____ Excerpted data

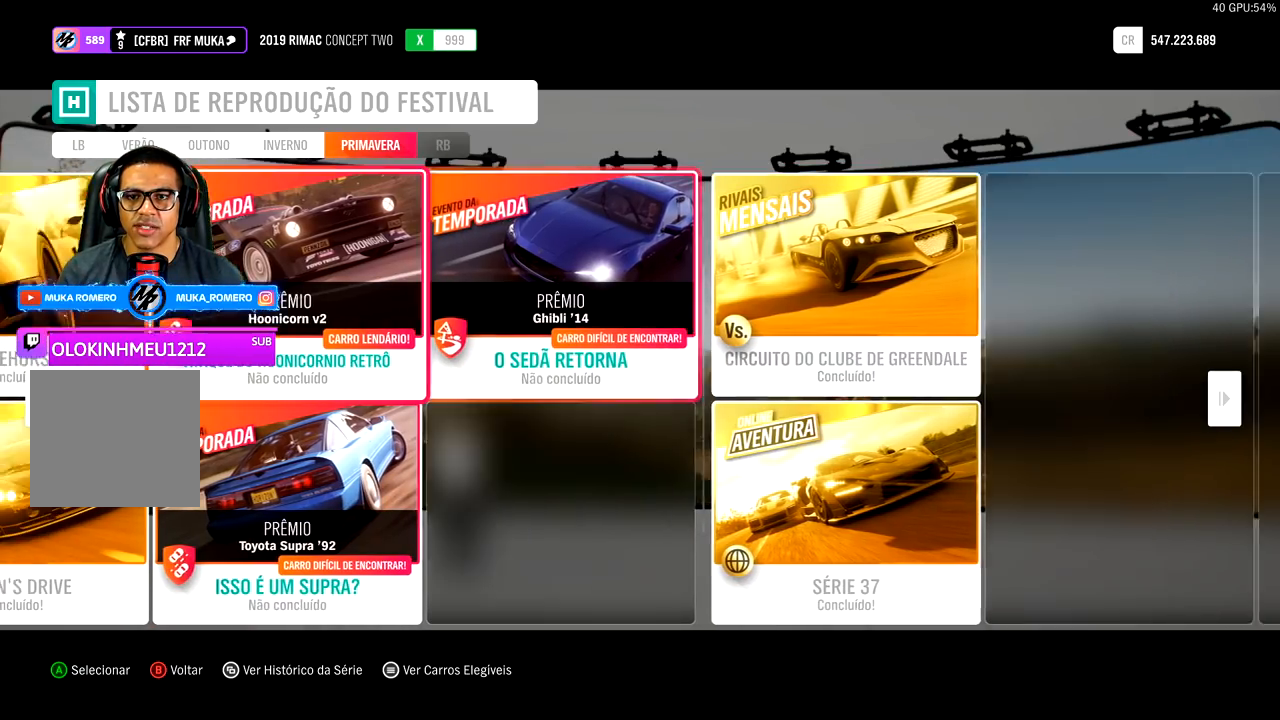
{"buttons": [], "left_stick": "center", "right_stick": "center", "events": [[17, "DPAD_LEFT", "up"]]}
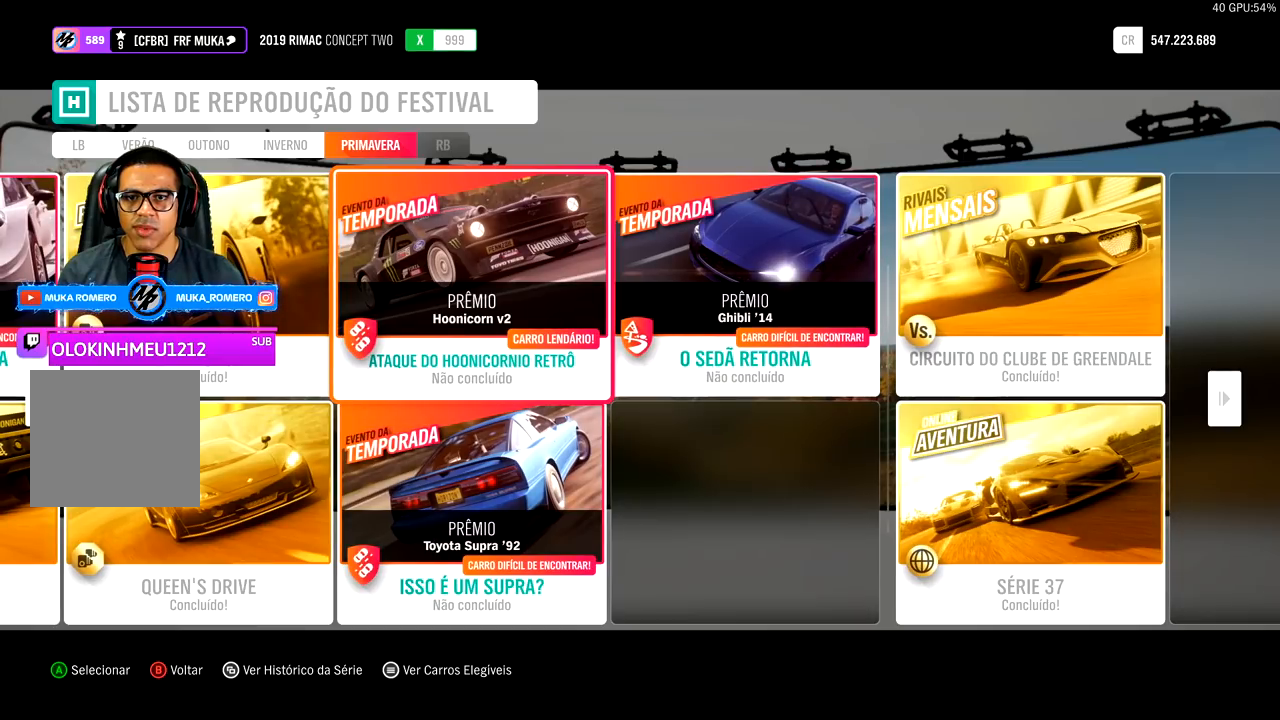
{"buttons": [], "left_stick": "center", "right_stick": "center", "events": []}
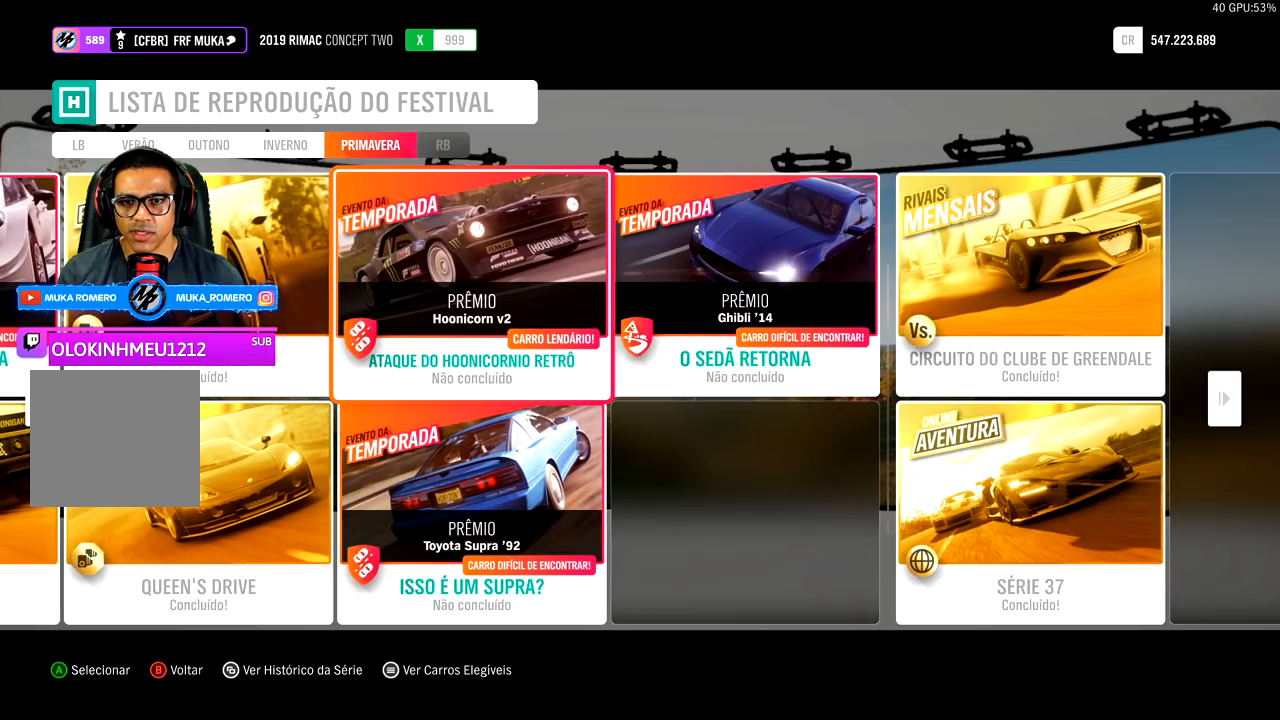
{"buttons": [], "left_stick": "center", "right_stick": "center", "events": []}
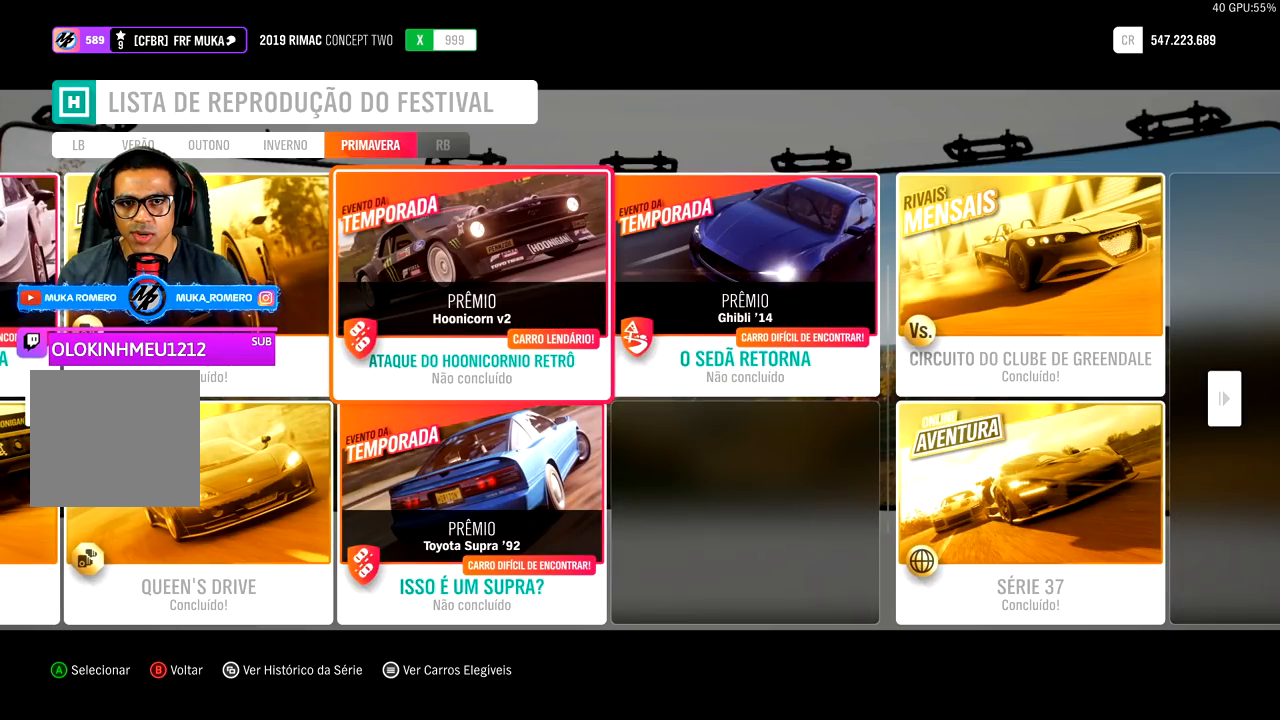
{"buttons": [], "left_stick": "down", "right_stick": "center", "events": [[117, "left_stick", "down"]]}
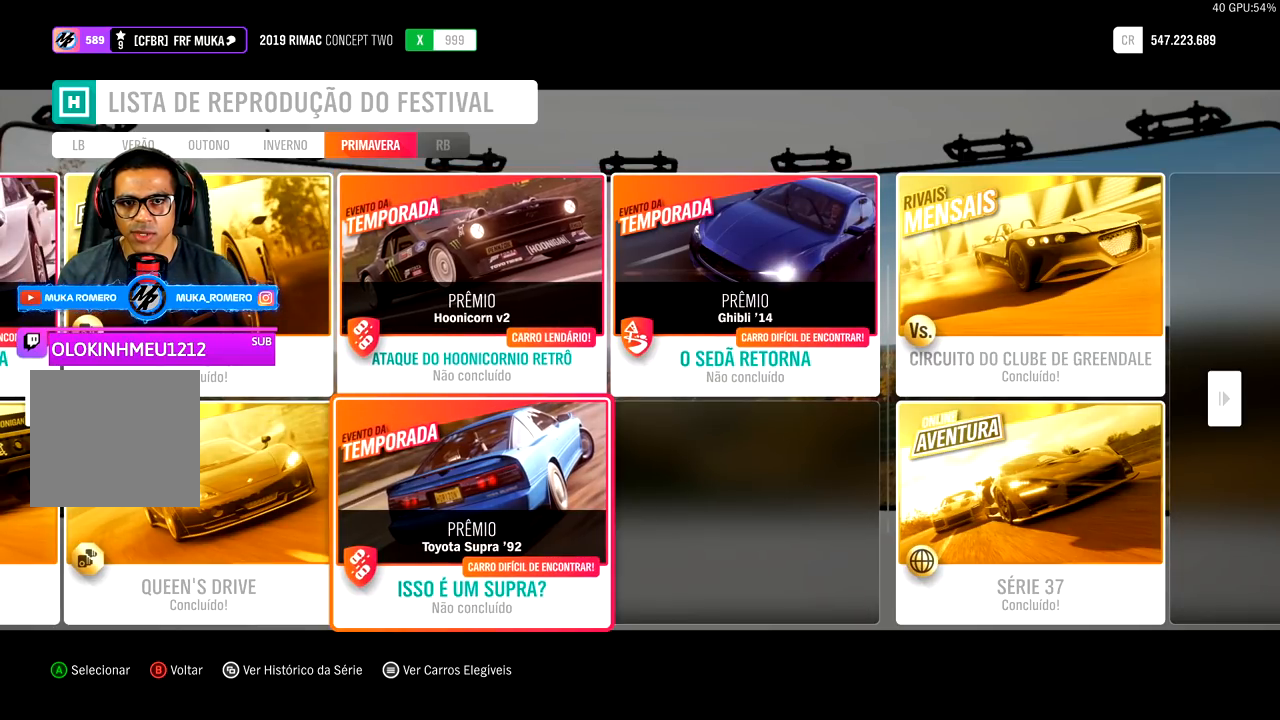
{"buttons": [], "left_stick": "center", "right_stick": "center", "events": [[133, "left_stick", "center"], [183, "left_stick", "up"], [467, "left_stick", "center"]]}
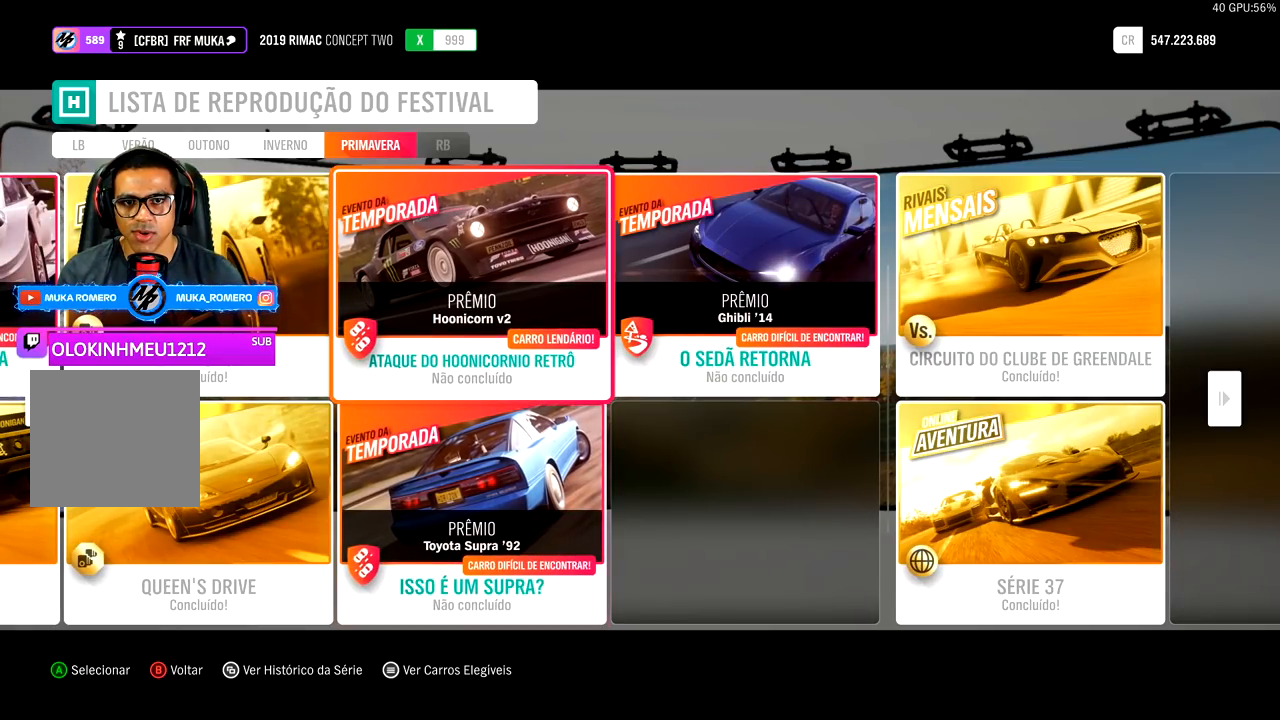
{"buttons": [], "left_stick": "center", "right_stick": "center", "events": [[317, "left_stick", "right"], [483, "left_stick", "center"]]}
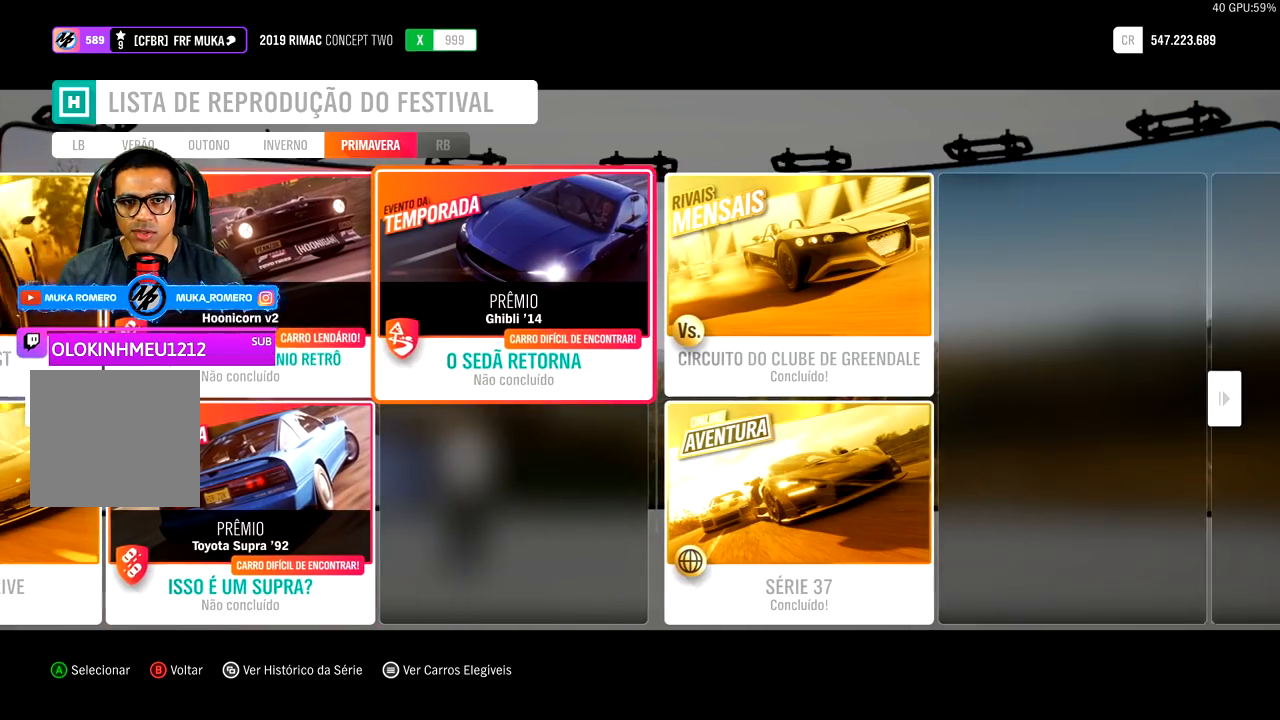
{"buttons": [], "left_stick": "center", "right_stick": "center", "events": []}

________

Problem description ::
Verbatim repeat, images removed: give each entry again exactly as it reads.

Task solution ::
{"buttons": [], "left_stick": "center", "right_stick": "center", "events": [[17, "DPAD_LEFT", "up"]]}
{"buttons": [], "left_stick": "center", "right_stick": "center", "events": []}
{"buttons": [], "left_stick": "center", "right_stick": "center", "events": []}
{"buttons": [], "left_stick": "down", "right_stick": "center", "events": [[117, "left_stick", "down"]]}
{"buttons": [], "left_stick": "center", "right_stick": "center", "events": [[133, "left_stick", "center"], [183, "left_stick", "up"], [467, "left_stick", "center"]]}
{"buttons": [], "left_stick": "center", "right_stick": "center", "events": [[317, "left_stick", "right"], [483, "left_stick", "center"]]}
{"buttons": [], "left_stick": "center", "right_stick": "center", "events": []}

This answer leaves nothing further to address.